▸ Exercise requirements
The response must consist of the lines below from the one with "left elbow: (617, 765)" through the one with "nose: (463, 347)", exactly as they appear and with both ends kept.

▸ Recorded data
━━━━━━━━━━━━━━━━━━━━━━━━━━━━━━

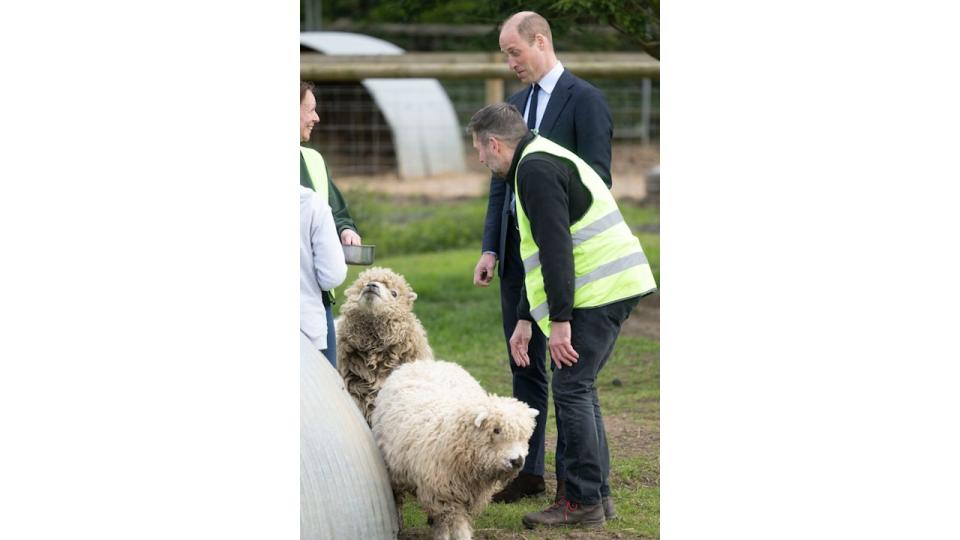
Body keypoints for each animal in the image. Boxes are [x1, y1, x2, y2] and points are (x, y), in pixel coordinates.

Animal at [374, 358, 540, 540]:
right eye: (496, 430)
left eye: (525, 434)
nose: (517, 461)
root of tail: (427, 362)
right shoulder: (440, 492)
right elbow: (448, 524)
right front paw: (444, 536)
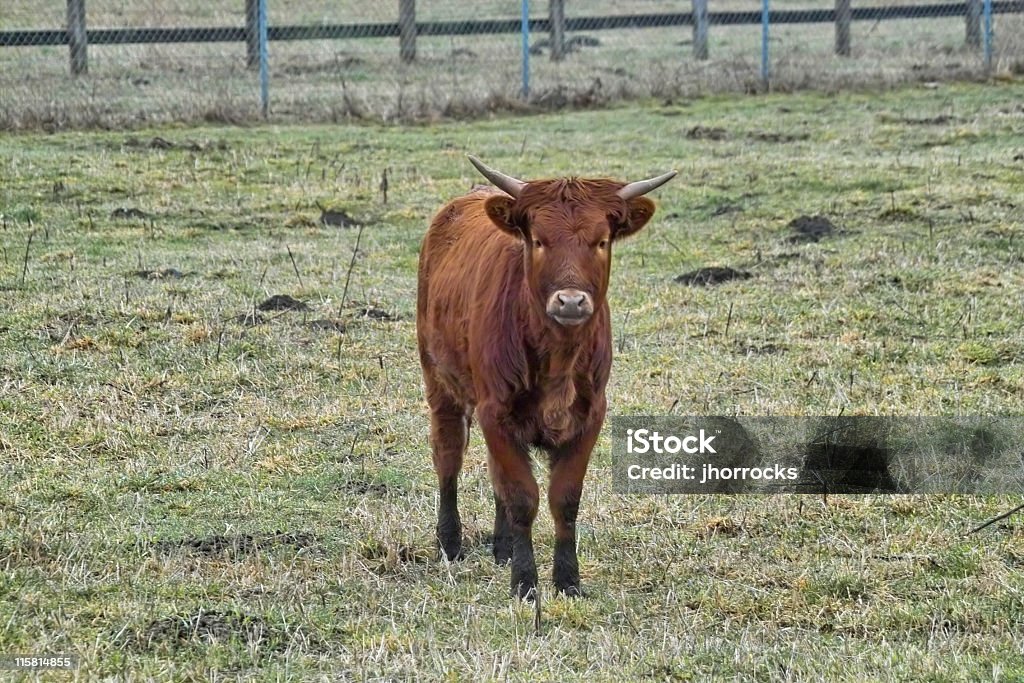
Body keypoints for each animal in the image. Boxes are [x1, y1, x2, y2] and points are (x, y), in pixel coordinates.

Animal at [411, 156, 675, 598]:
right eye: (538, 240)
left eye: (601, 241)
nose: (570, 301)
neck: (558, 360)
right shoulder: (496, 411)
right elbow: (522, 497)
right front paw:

━━━━━━━━━━━━━━━━━━━━━━━━━━━━━━

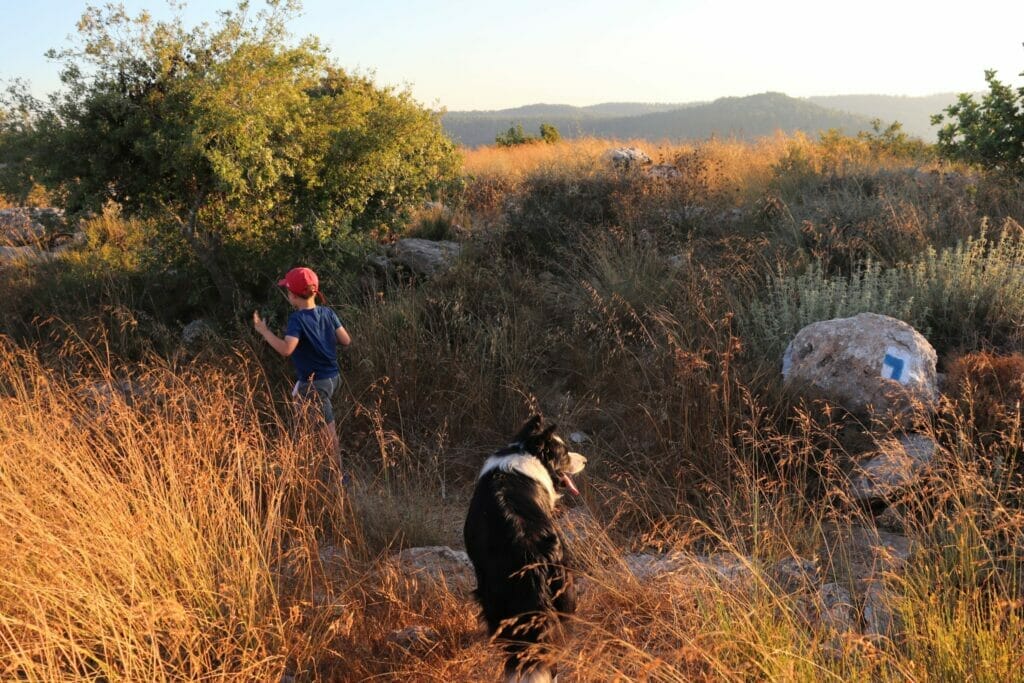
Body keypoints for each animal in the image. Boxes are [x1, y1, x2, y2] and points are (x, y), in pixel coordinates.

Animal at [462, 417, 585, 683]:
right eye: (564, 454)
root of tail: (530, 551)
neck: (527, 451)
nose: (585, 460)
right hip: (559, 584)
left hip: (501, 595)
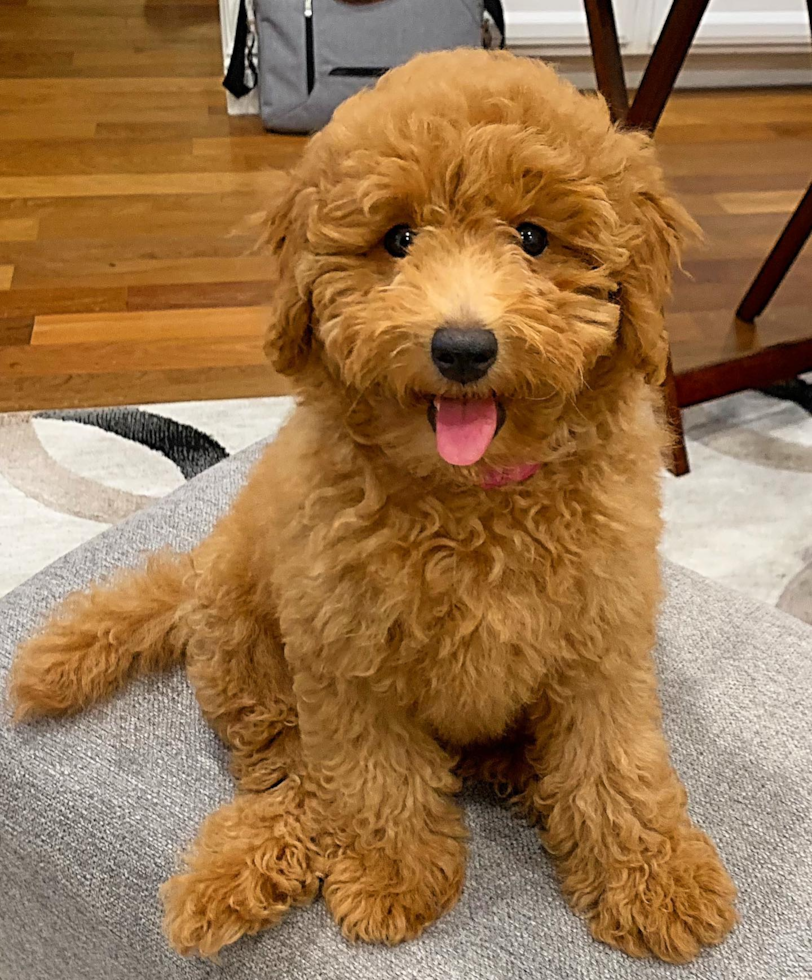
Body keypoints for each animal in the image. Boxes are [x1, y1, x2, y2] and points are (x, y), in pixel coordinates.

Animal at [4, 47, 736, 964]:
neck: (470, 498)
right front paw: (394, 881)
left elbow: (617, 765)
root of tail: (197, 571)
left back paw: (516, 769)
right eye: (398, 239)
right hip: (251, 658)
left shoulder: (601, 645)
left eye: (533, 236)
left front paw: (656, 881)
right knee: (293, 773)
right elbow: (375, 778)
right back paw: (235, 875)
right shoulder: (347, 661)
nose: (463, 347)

━━━━━━━━━━━━━━━━━━━━━━━━━━━━━━

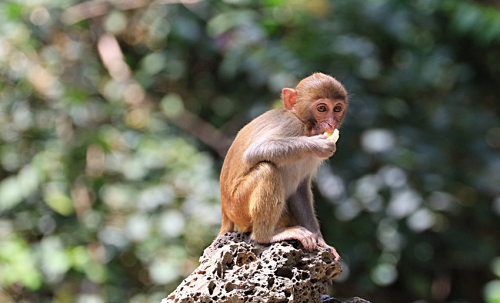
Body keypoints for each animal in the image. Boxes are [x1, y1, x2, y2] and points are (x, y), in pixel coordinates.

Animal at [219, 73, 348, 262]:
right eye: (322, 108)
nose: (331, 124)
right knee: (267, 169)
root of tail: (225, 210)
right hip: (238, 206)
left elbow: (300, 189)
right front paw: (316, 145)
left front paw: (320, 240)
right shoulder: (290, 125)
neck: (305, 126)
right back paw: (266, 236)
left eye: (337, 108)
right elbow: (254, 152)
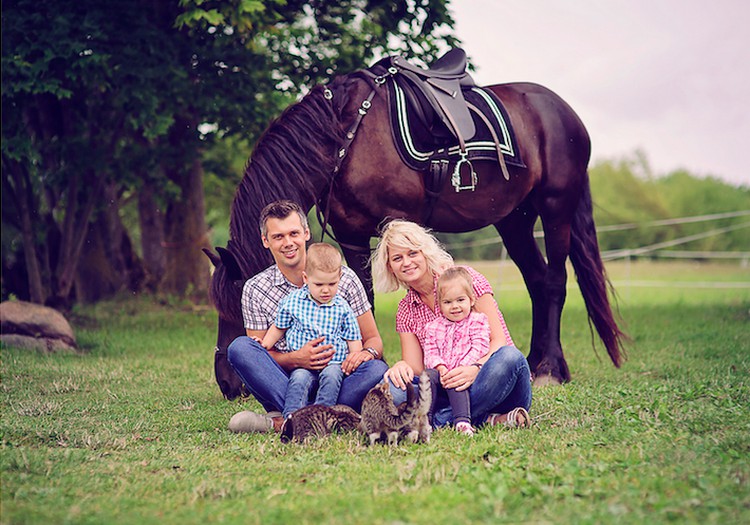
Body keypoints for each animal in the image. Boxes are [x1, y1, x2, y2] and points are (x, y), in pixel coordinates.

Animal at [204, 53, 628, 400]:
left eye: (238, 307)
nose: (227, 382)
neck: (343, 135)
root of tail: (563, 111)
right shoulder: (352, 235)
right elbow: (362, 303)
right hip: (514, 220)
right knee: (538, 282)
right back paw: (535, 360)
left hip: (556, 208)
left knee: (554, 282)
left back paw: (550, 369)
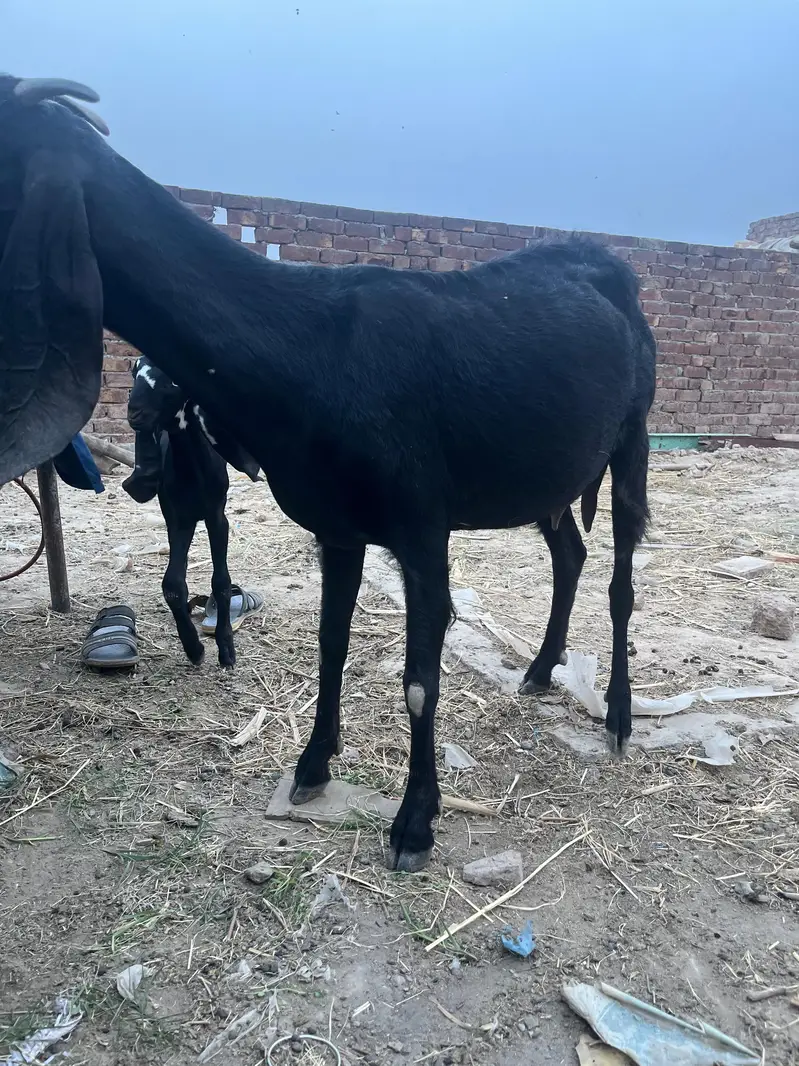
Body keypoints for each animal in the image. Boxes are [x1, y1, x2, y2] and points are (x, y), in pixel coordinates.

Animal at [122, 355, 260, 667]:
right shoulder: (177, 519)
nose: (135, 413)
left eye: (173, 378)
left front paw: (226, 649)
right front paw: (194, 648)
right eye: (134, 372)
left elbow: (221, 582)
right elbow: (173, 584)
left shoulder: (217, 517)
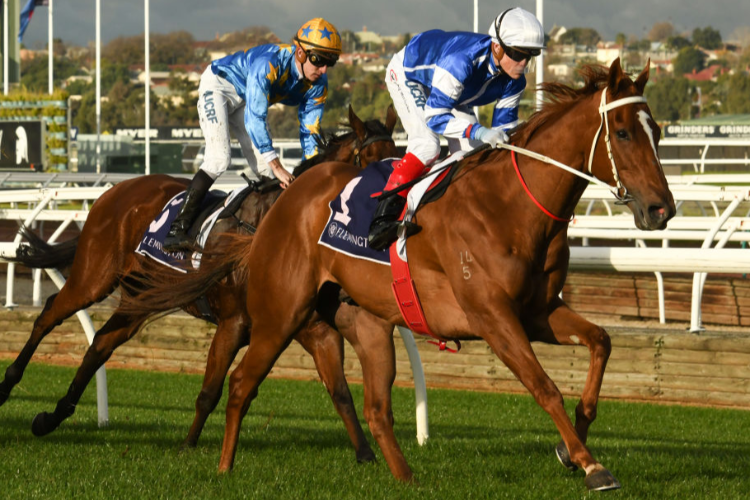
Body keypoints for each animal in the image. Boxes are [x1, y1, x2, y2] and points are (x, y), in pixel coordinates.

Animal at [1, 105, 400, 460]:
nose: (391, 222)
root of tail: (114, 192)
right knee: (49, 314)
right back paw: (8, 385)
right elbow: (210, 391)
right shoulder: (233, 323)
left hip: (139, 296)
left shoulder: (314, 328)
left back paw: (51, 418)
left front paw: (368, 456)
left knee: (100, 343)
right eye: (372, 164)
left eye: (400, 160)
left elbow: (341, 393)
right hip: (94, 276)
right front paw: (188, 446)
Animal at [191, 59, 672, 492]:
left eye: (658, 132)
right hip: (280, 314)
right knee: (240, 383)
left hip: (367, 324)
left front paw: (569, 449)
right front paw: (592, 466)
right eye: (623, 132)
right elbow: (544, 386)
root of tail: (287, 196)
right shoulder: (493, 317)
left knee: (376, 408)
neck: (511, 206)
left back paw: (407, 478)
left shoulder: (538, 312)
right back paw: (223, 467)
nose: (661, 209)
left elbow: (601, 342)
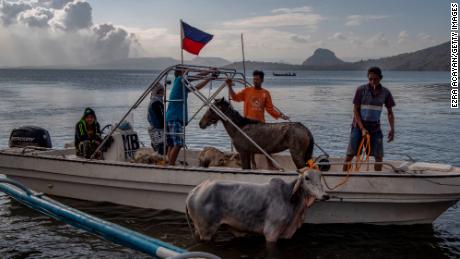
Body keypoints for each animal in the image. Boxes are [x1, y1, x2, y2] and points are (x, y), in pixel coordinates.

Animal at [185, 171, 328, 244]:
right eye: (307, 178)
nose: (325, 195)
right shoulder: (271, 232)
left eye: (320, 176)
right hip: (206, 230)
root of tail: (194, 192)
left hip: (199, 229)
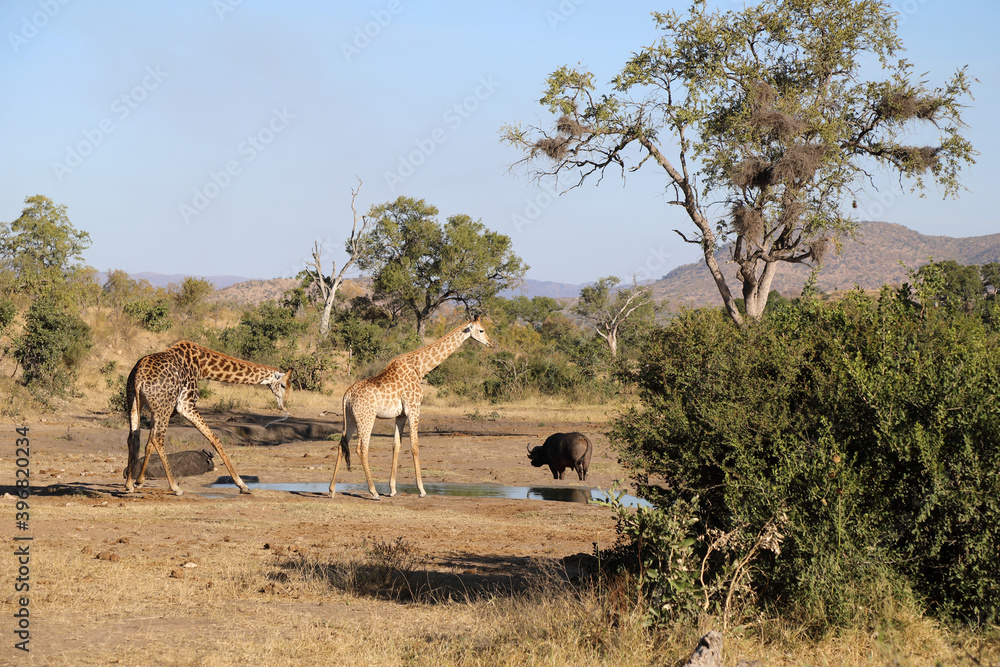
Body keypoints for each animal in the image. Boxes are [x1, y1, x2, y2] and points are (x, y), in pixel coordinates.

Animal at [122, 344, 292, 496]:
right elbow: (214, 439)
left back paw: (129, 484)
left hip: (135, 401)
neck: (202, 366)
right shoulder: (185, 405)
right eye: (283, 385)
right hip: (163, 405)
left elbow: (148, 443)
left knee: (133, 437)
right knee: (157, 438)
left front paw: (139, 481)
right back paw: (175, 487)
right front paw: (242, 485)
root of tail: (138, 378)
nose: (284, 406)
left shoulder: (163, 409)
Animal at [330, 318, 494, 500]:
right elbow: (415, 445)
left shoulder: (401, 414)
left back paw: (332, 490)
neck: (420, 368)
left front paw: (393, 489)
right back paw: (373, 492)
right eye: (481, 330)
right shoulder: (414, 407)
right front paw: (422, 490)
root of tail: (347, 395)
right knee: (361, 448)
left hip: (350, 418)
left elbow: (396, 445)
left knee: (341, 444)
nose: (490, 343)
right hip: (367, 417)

━━━━━━━━━━━━━━━━━━━━━━━━━━━━━━

▸ Response to the task
left elbow: (617, 765)
root of tail: (197, 571)
left back paw: (516, 769)
right eye: (398, 239)
right hip: (251, 658)
left shoulder: (601, 645)
left eye: (533, 236)
left front paw: (656, 881)
right knee: (293, 773)
right elbow: (375, 778)
right back paw: (235, 875)
right shoulder: (347, 661)
nose: (463, 347)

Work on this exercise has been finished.